**Reading text**
··········

Born on Christmas Eve 1822, the son of a pious and prestigious headmaster, the poet and cultural critic Matthew Arnold is almost a caricature of the nineteenth century British intellectual, the stiff upper lip made flesh—brilliant, passionate, intense, patriotic, complicated, full of opinion, not unfunny but almost comically solemn, seemingly incapable of having fun, and tragically repressed. All of this is apparent by a short glance at his photo, which shows an avuncular but ugly man, with a broad forehead, large nose, crooked but kindly smile, oddly parted and pomaded coiffure, and facial hair that resembles neglected landscaping at the world’s worst office park. He kind of looks like Shrek.
In his twenties, Arnold spent time on the Continent, where he waxed as libertine as Victorian mores and his own reserved nature would allow. He hung out with the novelist George Sand, whose work he much admired; followed the legendary actress Rachel Félix around Paris like an incel groupie, catching every one of her theatrical performances; and, in Switzerland, fell madly in love with a girl named Marguerite, whom he saw as the Beatrice to his Dante, and who, some scholars believe, was a figment of his wild imagination and did not really exist. When he came home from these travels, he got a job as an inspector of schools, got married (not, to his dismay, to Marguerite), settled down, had six children, and wrote about high-minded things until he died of a sudden heart attack at age 65. All of this informs his poetry, which teems with melancholy, loss, frustrated love, sentimentality, nostalgia, high-minded literary allusion, and a generally negative view of humanity. We can sum it up thus: “I was denied my Marguerite, therefore the world is unfair and heartless, there is no God, and I shall hurl myself into the abyss. Woe is me!”

··········

**Provided material**
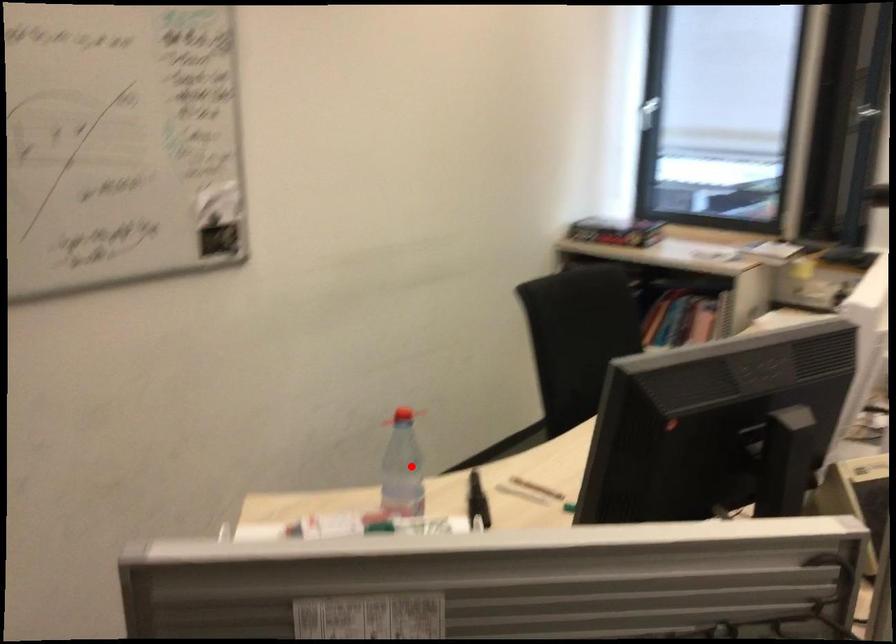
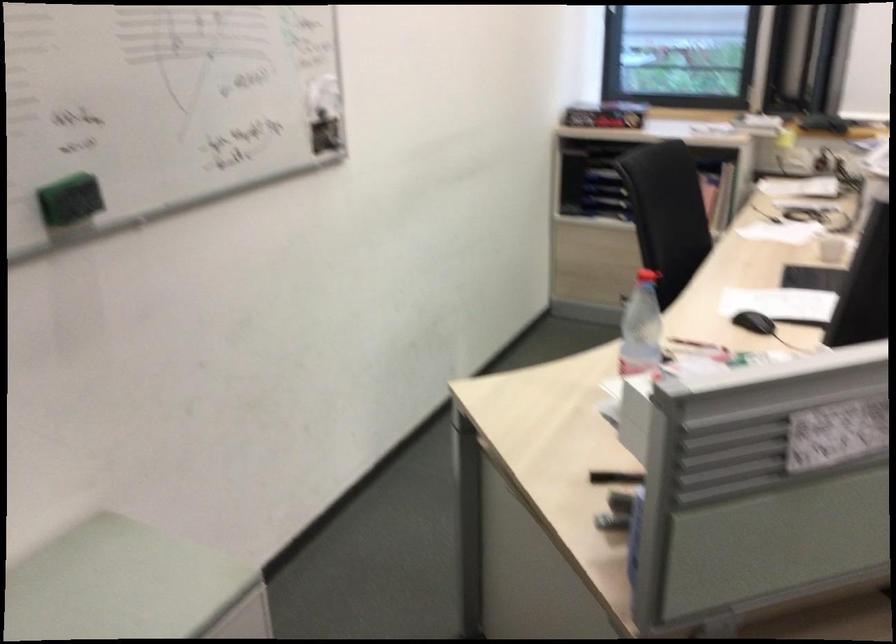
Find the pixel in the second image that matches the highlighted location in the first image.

··········

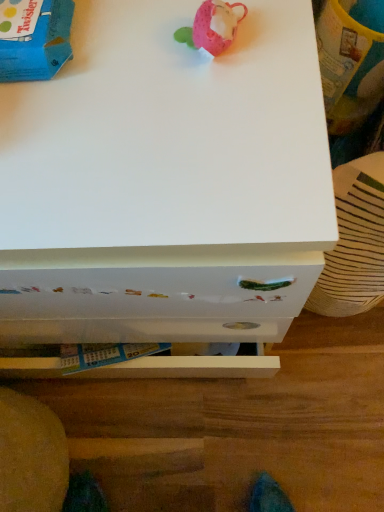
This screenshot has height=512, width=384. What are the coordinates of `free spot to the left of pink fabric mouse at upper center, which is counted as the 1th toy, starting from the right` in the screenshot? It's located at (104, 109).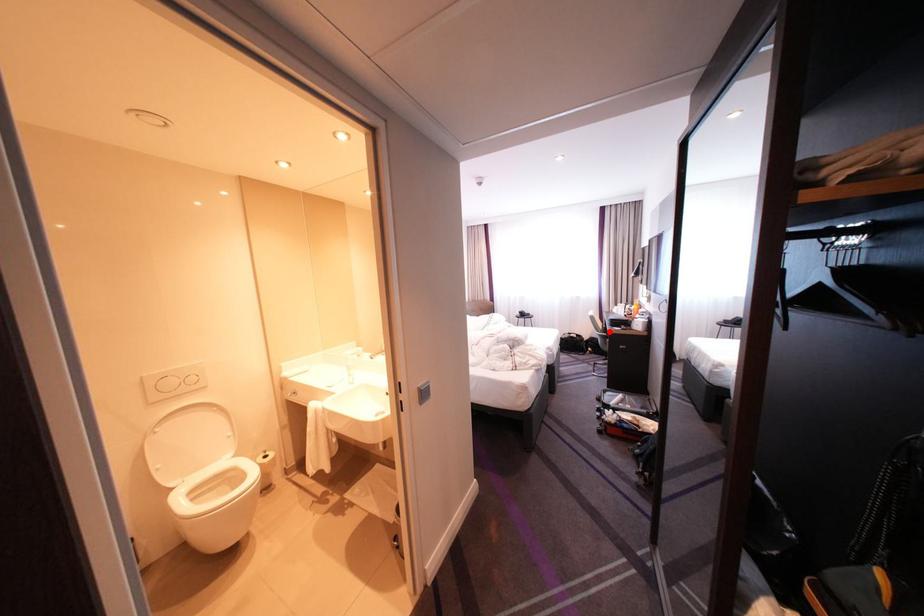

··········

**Stated exercise 1**
In the Matthew Arnold essay, what job did Arnold take after coming home from his travels?
**Stated exercise 2**
Resume the Matthew Arnold essay after its last sentence.
The records are separate from the Matthew Arnold essay.

**Final result 1**
He became an inspector of schools.

**Final result 2**
Arnold was big on woe.
He was also big on what he considered the superior culture of antiquity. This led to his being lampooned by the day’s wits. One of his longer and more forgettable poetical works, “Balder Dead,” concerns the life of Balder, the titular figure of Norse mythology. In 1881, while he was very much still alive, the satirical weekly Punch—the MAD Magazine of its day—published a funny caricature of Arnold with a little teasing poem of their own:
Admit that Homer sometimes nods,
That poets do write trash,
Our Bard has written “Balder Dead,”
And also Balder-dash.
But for all of that, “Dover Beach,” Arnold’s best-known work, is deservedly on the short list of the most famous, and the finest, poems in the English language—not just of the nineteenth century, but ever. The poem has bored into me; there are certain phrasings he uses that pop into my head at random moments, as I’m puttering around the house, doing the dishes and whatnot. Even so, I am of two minds about what he’s saying here, as I shall explain.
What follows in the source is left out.